As you can imagine, we’ve learned a few things along the way. Looking at the beginning, I thought I was taking a temporary job as an arcade manager. That’s when I figured out that you shouldn’t get too wrapped up in your assumptions! I learned, repeatedly, what fun the fun business is and also how challenging it can be. I learned how to “look around corners” for the next attraction, feature, technology or whatever we can add to the offering to keep entertainment facilities relevant for changing audiences.
Above all, I learned that ordinary people can do great things. I’m thinking about some of the many colorful characters, brilliant entrepreneurs and kind, giving people who have built this industry and who, in subsequent generations, propel it forward. I’m often struck by how willing our people are to share their ideas, success and failures and to give back. Is it something about the fun business? About entrepreneurship? I ask because I see it across the subgroups in which we operate: bowling, cinema, restaurant, hotel resorts and the others. We all benefit from it…Howard and I certainly have.
They say you stand on the shoulders of those who come before you. When I look back, I think first of my brother Tom who saw the potential in the arcade industry in the early 1970s and enthusiastically joined the Time-Out chain. He took a chance on me –– I was young, liked to party, and the brain channels were not fully connected –– and he gave me a lifetime of opportunity. He was also a terrific leader and role model. By watching him, I learned that a manager’s job is to support his people (not the other way around), and also that our business constantly evolves. The trick is to embrace that change and get started on integrating it –– whatever “it” is –– into the business model.
Tico Bonomo may be the guy who “invented” the mall arcade when he founded Time-Out Family Amusement Centers in 1970. Tico grew up working Saturdays in his father’s candy factory in Coney Island, N.Y., considered the birthplace of the amusement scene in the U.S. After college, he saw that the then-new shopping malls functioned a lot like the boardwalk. He decided to try to put an arcade in front of that shopping mall foot traffic and Time-Out was born. Benefitting from the advancing technology in video games, the company grew. Tico and Tom built a great management team including two of my early bosses, Rich Long and John Denlinger. Rich and John taught me so much and allowed a young guy to make the mistakes needed to learn and improve.
In a career this long, there are just too many people to thank and too great a risk of leaving someone out, so I will leave it there.
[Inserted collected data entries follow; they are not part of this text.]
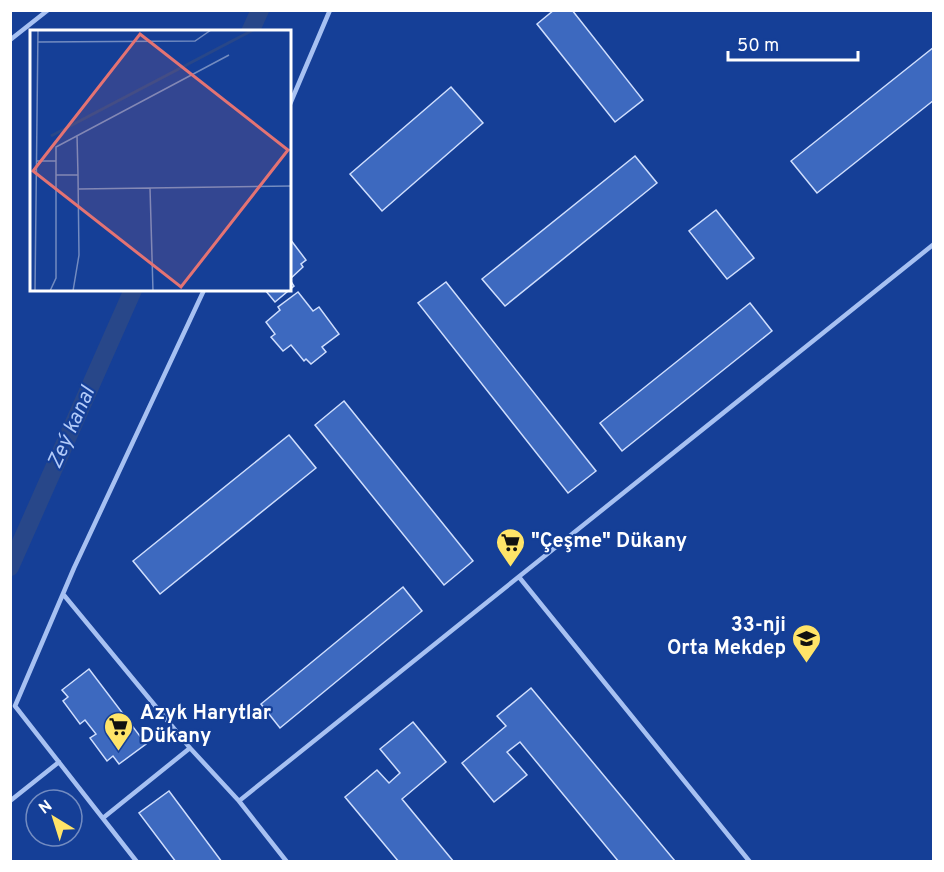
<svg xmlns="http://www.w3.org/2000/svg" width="944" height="872" font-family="Overpass,sans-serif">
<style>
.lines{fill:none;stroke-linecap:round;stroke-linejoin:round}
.canal{stroke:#284789;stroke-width:18}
.building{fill:#3d69bf;stroke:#cfdefd;stroke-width:1.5}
.service{stroke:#a7c1f2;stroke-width:4.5}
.labels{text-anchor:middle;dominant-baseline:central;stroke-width:4.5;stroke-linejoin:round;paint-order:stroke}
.poi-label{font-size:20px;font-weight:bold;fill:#fff;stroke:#153f97;text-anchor:start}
.water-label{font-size:21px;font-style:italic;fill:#b3cbf9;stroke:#153f97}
.inset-river{fill:none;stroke:#284789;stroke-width:3}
.inset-road{fill:none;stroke:#738cc1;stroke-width:1.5}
.view{fill:#e47373;fill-opacity:0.15;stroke:#e47373;stroke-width:3}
.inset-edge{fill:none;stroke:#fff;stroke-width:3}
</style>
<rect width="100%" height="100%" fill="#153f97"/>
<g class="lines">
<path class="canal" d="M250,32L260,10
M10,567L133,290"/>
</g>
<path class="building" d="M554,10H572L643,100L615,122L537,24Z
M934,47V100L817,193L791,161Z
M451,87L483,123L382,211L350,174Z
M635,156L657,183L505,306L482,279Z
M716,210L754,258L727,279L689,231Z
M290,239L306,260L301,264L303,267L290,279Z
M290,280L294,286L275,302L265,290H290Z
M446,282L596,471L568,493L418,303Z
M298,292L313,311L319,307L339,334L322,347L326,352L311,364L306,359L304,361L291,345L283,351L271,337L275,334L266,322L280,310L278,307Z
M750,303L772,331L622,451L600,423Z
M344,401L473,561L444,585L315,425Z
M289,435L316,468L160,594L133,561Z
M403,587L422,611L280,728L261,704Z
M89,669L146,744L119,764L113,756L107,761L90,738L96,734L85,720L80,724L63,701L68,697L62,690Z
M531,688L675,861V862H619L520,742L507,752L527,775L494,802L462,763L506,726L497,716Z
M413,722L446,762L402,799L454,862H399L345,797L377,770L389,783L400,773L380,749Z
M169,791L222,862H176L139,813Z"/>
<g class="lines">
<path class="service" d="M10,40L48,10
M290,104L330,10
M519,577L750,862
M63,594L190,748
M10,801L59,762
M239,801L934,244
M103,818L190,748L239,801L287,862
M137,862L15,706L74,568L204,290"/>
</g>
<defs>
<symbol id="supermarket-pin" viewBox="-11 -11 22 30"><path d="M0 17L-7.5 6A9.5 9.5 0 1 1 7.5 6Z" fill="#ffe468" stroke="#153f97"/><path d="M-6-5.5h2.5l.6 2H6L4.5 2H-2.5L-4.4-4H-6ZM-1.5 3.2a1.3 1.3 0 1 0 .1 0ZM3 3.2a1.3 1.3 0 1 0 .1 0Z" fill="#111"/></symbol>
<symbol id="school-pin" viewBox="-11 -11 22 30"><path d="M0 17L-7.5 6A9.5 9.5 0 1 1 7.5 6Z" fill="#ffe468" stroke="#153f97"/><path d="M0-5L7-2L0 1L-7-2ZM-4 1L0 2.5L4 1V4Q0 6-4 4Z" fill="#111"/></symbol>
</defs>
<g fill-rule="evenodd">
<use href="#supermarket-pin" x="494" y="526" width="33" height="45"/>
<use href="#school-pin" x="790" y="622" width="33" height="45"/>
<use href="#supermarket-pin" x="102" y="710" width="33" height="45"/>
</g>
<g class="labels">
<g class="poi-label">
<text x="531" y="542">"Çeşme" Dükany</text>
<text x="786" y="626" text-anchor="end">33-nji<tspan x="786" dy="23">Orta Mekdep</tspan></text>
<text x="140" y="714">Azyk Harytlar<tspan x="140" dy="23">Dükany</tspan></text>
</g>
<g class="water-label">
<text transform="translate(72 428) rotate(-66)">Zeý kanal</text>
</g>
</g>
<g transform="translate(30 30)">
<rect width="261" height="261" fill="#153f97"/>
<path class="inset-river" d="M21,106L223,0"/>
<path class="inset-road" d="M54,0H99M8,12L165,11L181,0M47,105L48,145M6,131H26M26,145H48L49,225L43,261M120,158L123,261M49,159L261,156M5,261L8,0M20,261L26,248V117L199,25"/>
<path class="view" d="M110,4L258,120L151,257L3,141Z"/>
<rect width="261" height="261" class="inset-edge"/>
</g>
<rect width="944" height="872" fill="none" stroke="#ffffff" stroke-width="24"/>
<g transform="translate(54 818) rotate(322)"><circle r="28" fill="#153f97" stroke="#738cc1" stroke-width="1.5"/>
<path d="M0-4.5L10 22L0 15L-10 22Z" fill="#ffe468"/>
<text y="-9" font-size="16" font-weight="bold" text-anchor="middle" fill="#ffffff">N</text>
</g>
<path d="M728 51v9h130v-9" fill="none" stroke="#ffffff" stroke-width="3"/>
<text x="737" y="51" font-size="18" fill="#ffffff" stroke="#153f97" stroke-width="4.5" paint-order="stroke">50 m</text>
</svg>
Well, not quite yet. I do want to thank my partner in life and business, Julie McAuliffe, for her role in our success and for helping me connect those brain channels I mentioned earlier. I also want to thank my sons Howard, George and Peter, daughters-in-law Reem Abeidoh (Howard) and Nicole Larson (Peter) and, of course, my grandson Sami. Talk about family fun! There’s just no way to express how fun it is to get to hang with you all.
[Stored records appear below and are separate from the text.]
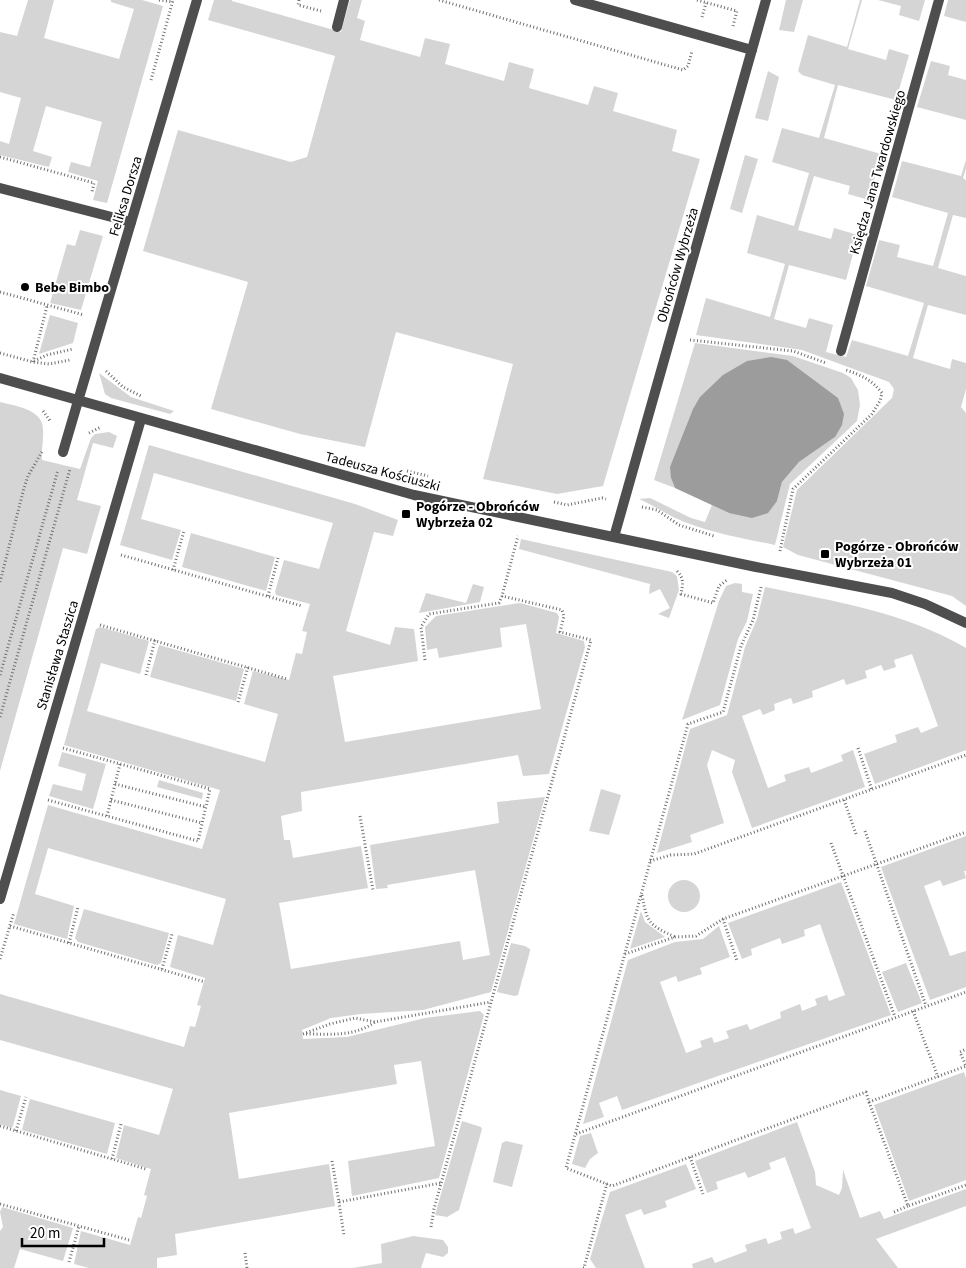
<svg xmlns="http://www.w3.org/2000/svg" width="966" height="1268" font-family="'Source Sans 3',sans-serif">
<rect width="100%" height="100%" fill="#fff"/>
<path fill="#d5d5d5" d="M28,0h26l-10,38 75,21 15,-50 -23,-7v-2h31l21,6 -56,197 -14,-3 5,-19 -30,-9 3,-10 19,5 12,-45 -56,-16 -13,45 19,6 -3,10 -49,-12v-14l9,3 12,-46 -21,-6v-60l17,4z
M214,0h18v1l109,31 9,-32h12l-5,18 8,3 -5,19 60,17 5,-19 25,6 -5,20 59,17 5,-19 25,7 -5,19 59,17 6,-19 24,7 -5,18 64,19 -5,21 28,8 -97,327 -46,8 -74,-15 30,-115 -117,-32 -31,115 -65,-13 -89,-25 37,-127 -105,-31 35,-121 113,32 16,-5 28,-101 -127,-36z
M786,0h17l-9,32 -15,-2z
M860,0h2l-14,49 38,11 3,-11 20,6 -13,45 -58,-15 -14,53 57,16 -12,46 -21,-6 2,-8 -36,-10 -16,54 33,9 3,-11 24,7 -12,45 -57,-15 -15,54 32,9 3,-10 24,7 -7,27 20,5 6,-17 56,16 16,-53 -58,-17 13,-46 21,5 -3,12 36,9 15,-53 -56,-16 10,-36 59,15 5,-16v8l-3,10 3,2v38l-13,-3 -15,53 28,8v39l-38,-10 -15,53 37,11 2,-10 14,4v26l-5,18 5,6v193l-14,-10 -154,-41 -15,-8 14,-57 95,-92 2,-9 -5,-7 -87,-32 -106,-15 10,-37 64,19 15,-53 -38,-11 10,-38 37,11 15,-53 -37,-11 10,-34 37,10 16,-53 -33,-10 -4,-4 10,-36 39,12z
M878,0h47l-6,21 -20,-6 2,-9z
M948,0h18v22l-22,-6z
M931,61l19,5 -2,9 18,5v40l-49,-13z
M768,71l11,6 -11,44 -13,-3z
M745,155l13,4 -16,54 -12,-4z
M80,230l23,6 -22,74 -31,-7 17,-59 8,2z
M50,315l28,8 -5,20 -34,11z
M695,343l98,13 50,17 8,5 7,12 2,15 -3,16 -67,63 -15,61c-34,-7 -70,-13 -102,-28 -12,-6 -22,-13 -34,-18l11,-1 41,20 14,4 7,-17 17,8 48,-12 5,-19 17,-20 36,-25 -164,41 4,10 -21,-8z
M99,373l32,24 43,14 -4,3 -59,-16 -6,-4z
M0,402c15,4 43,7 43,27 1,10 -2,21 -1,31l38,9 11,-31 4,-4 14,-2 8,4 -4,12 -20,-5 -16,57 24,6 -14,48 -24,-6 -63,223z
M149,445l206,59 43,16 -5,16 -19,-4 -28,99 44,14 5,-18 19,2 4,32 -85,15 12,66 196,-33 -15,-85 -26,4 2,19 -63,11 -2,-10 -10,2 -2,-23 11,-11 84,-13 37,10 2,4 -3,16 28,8 1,6 -36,127 -26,2 -5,-21 -217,37 1,19 -21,5 3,24h6l3,18 68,-12 7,42 -89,15 12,66 169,-28 3,19 27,-5 -15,-85 -88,15 1,3 -12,1 -6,-44 129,-22 -2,-21 48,-5 -54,195 -68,18 -62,4 -30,4 -29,12 1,9 44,-2 78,-19 55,-7 4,4 -45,163 -87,18 -4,-35 87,-15 -14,-85 -27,4 3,19 -168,29 10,66 90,-15 6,42 -160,28 2,21 -20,3v10h-68l-15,-4 7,-33 49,14 8,-28 3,1 6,-22 -3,-1 7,-26 -35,-11 8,-33 35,10 14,-46 -173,-49v-46l184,53 6,-21 5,1 6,-21 -4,-1 8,-27 -35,-11 8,-32 35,10 13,-46 -178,-51 -13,46 39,12 -7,33 -53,-15 34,-119 154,44 18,-59 -156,-45 32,-116 4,-2 49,14 -9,33 -39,-11 -14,48 178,51 13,-48 -34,-10 9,-33 36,9 7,-27 6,1 5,-22 -5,-1 8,-27 -34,-9 -1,-3 9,-32 35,9 14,-46 -179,-50 -13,46 40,11 -9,30 -52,-15z
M191,533l84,24 -9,34 -84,-24z
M521,539l151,33 5,4 2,14 -10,28 -11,-4 12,-6 -10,-19 -11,5 1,-10 -131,-35z
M735,583l7,1v8l11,2 -6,27 -9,18 -18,66 -38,15 37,-119 7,-15z
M473,584l11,3 -4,15 -61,11 7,-20 40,10z
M765,587c68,14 140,25 201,61v102l-91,34 -11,-30 33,-12 -2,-7 23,-8 3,6 17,-7 -26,-72 -18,6 2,7 -12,4 -3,-6 -16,6 2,7 -21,7 -2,-6 -32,12 1,6 -20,7 -2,-6 -17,6 1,6 -12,5 -3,-6 -18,7 26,72 18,-7 -2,-6 25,-8 2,6 32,-12 -2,-6 12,-5 12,37 -113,41 -20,-56 3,-12 -23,-10 -5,15 17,58 -34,12 2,7 -35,11 33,-124 37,-14 18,-68 12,-28z
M159,645l85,24 -8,32 -86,-24z
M62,752l44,12 -13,45 -44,-13 4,-12 29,7 4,-17 -28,-8z
M159,780l44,13 -1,6 -45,-12z
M601,789l20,6 -12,40 -20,-4z
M966,836v35h-2l2,7 -23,8 -3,-6 -16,6 26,70 16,-5v36l-36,13 -49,-133z
M668 896a16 16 0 1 1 32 0a16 16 0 1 1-32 0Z
M841,882l50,133 -269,95 -5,-14 -18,7 5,14 -21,7 45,-164 47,-18 28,-3 16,-13 11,31 -30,11 2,6 -24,8 -2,-6 -16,6 26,71 16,-6 -2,-6 12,-4 2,6 15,-5 -3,-7 21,-7 3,6 31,-12 -1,-6 20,-8 2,7 15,-6 -2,-6 12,-4 2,6 16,-6 -25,-71 -16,6 1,6 -23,8 -2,-6 -29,11 1,6 -10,4 -14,-36z
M84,909l85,24 -8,30 -4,2 -79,-23 -3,-4z
M641,911l4,11 20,15 -35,12z
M511,943l14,3 5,3v2l-12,44 -3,1 -18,-4z
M906,963l16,40 -24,9 -16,-40z
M964,1072l2,6v102l-57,21 -35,-96z
M0,1090l21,6 -8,30 -2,2 -11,-4z
M30,1099l85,24 -8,31 -85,-24z
M462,1121l19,6 1,2 -23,81 -12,7 -12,-2z
M797,1122l18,50 1,13 23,10 3,-7 1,-18 17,48 20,-7 4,8 82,-30v17l-90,33 22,29h-205l-1,-4 20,-7 3,6 32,-12 -2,-6 21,-7 2,6 14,-5 -2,-7 13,-4 2,6 16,-6 -26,-71 -16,6 2,6 -23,9 -3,-6 -29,10 2,7 -11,4 -12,-32z
M591,1133l7,20 -8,6 -5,9 -13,-4 8,-28z
M506,1141l17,4 -11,42 -19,-5 9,-39z
M686,1164l10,25 -31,12 2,6 -23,8 -3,-6 -16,6 20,53h-49l-6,-9 20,-67z
M2,1207l71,21 -10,33 -43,-12 -6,19h-14v-37l3,-4 -3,-15z
M413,1236l30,4 5,7v6l-5,4 -17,-4 -5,15h-68l29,-5 -1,-19z"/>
<path fill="#9c9c9c" d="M771,357l16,3 51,38 6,16 -2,11 -7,12 -36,25 -17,20 -5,19 -9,12 -16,5 -23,-5 -54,-25 -4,-10 -1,-11 23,-58 7,-12 23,-22 24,-14z"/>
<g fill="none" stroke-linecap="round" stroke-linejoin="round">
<path stroke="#707070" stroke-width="3" stroke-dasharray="1 2.5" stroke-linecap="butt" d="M159,0l14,2
M299,0l-1,5 23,6
M439,0l244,70 5,-4 4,-15
M697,0l40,11 -4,15
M702,17l4,-14
M151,80l22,-80
M0,157l94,26 -2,9
M0,292l84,23
M690,340l103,11 33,12
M0,353l33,9 16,2 21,-4
M34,361l13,-6 26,-6
M33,362l14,-56
M106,371l17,16 18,9
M43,411l8,11
M89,433l12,-6
M407,471l21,5
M554,502l13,3 35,-7 4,1
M642,507l15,3 22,15 35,11
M780,551l13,-62 79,-75 8,-13 2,-8c-10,-13 -21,-18 -36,-23
M121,555l181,51
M173,570l11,-39
M677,571c7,7 6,13 4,23l32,9 6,-17 8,-6
M0,582l24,-94 4,-12 15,-26
M761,587l-8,33 -12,26 -18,66 -35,12 -122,444 46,18 254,-94 3,10 97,-36 -6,-14 6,-3
M268,596l10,-38
M100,625l187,54
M425,660l-4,-33 8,-13 70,-11 3,-7 16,-60
M0,675l58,-205
M146,675l9,-35
M238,702l10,-35
M0,717l70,-248
M858,748l14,42
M115,784l91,23
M48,800l150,41 12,-52 -147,-41
M111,800l91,23
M844,800l12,34
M107,816l13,-52
M360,816l13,74
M865,831l61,175
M831,843l64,174
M650,861l21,-6 23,-1 272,-99
M642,895c5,28 7,30 33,42
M723,919l14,42
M10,926l195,56
M69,943l9,-36
M625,954l50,-17 21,-1 27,-17 243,-87
M0,959l14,-47
M162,969l10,-35
M913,1011l25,66
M303,1034l27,-10 25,-6 20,4 116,-20
M306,1034c25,0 48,3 69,-12
M869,1102l39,104 58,-21
M0,1126l146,43
M16,1131l10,-34
M576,1134l390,-142
M690,1157l13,37
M112,1159l9,-35
M332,1161l7,41 102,-19
M339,1202l5,34
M0,1204l129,36
M894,1212l14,-6
M431,1227l3,-18 157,-569 -31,-8 4,-16 -2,-6 -60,-14
M245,1253l2,15
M69,1262l10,-36
M583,1268h1l23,-85"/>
<path stroke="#4e4e4e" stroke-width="10" d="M575,0l177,50
M337,27l7,-27
M0,188l131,34
M841,351l98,-351
M63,452l15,-51"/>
<path stroke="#4e4e4e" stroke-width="10" d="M0,378l414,117 342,72 136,26 33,11 41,19
M78,401l119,-401
M614,537l152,-537
M0,899l141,-480"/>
</g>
<g fill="#000" stroke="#fff" stroke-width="2">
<circle cx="25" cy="287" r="5"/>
<rect x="401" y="509" width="10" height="10" rx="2.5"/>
<rect x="820" y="549" width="10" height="10" rx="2.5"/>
</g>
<g text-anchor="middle" stroke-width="4" stroke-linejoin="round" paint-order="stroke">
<g font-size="14" fill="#000" stroke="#fff">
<text transform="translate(877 172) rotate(-74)" y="5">Księdza Jana Twardowskiego</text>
<text transform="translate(125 196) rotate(-73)" y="5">Feliksa Dorsza</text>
<text transform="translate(677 265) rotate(-74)" y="5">Obrońców Wybrzeża</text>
<text transform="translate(383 471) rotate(15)" y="5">Tadeusza Kościuszki</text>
<text transform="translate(57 655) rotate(-73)" y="5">Stanisława Staszica</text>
</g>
<g font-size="14" font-weight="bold" fill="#000" stroke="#fff" text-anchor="start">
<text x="35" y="292">Bebe Bimbo</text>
<text x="416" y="511">Pogórze - Obrońców<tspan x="416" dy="16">Wybrzeża 02</tspan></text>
<text x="835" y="551">Pogórze - Obrońców<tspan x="835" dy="16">Wybrzeża 01</tspan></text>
</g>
</g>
<path d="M22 1238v8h82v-8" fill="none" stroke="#000000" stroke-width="2.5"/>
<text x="30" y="1238" font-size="15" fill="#000000" stroke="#ffffff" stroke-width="4" paint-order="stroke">20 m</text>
</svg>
Returning to business, we’ve only been able to survive and prosper by following the example of so many corporate leaders and colleagues, fellow operators and suppliers, business partners and alliances, competitors and clients. Seeing how they conduct themselves and approach their business (as I think about it, this means both the good and the bad), asking questions and listening to the answers, is a great way to grow and develop. We’ve had the bonus of being able to call many of those influencers’ friends –– the ultimate blessing!
George McAuliffe has helped hundreds of businesses large and small develop and execute arcades and FECs. He has personally operated family entertainment centers from 2,000 to 150,000 square feet as a corporate executive, entrepreneur and consultant. He is the owner, with his partner and son Howard, of Pinnacle Entertainment Group.
George lives on the Jersey Shore with his wife, Julie. They have three sons, two daughters-in-law and a grandson.